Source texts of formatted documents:

=== Begin Enclosure ===

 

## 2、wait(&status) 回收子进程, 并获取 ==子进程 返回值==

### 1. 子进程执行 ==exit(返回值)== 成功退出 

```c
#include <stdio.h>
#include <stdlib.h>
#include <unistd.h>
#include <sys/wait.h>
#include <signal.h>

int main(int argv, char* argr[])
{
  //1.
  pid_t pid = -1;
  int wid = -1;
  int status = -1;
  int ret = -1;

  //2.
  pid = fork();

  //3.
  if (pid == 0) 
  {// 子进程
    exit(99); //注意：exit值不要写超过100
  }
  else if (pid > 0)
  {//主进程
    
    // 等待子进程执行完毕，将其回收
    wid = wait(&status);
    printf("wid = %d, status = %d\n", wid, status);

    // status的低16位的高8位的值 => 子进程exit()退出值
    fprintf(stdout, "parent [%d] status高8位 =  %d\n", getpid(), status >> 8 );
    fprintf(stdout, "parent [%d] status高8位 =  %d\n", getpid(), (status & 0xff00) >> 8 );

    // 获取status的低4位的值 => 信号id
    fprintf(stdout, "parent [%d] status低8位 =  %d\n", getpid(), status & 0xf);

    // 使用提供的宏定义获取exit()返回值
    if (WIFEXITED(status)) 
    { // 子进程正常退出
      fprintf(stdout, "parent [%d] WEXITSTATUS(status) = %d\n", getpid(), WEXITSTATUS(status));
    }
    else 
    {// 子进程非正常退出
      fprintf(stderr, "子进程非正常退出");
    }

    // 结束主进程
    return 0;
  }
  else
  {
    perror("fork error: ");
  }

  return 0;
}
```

=== End Enclosure ===

- [YOUR GOAL] Say how many lines in the entries contain the string "stdout". Nothing else belongs in the reply.

- [EXERCISE ANSWER] 4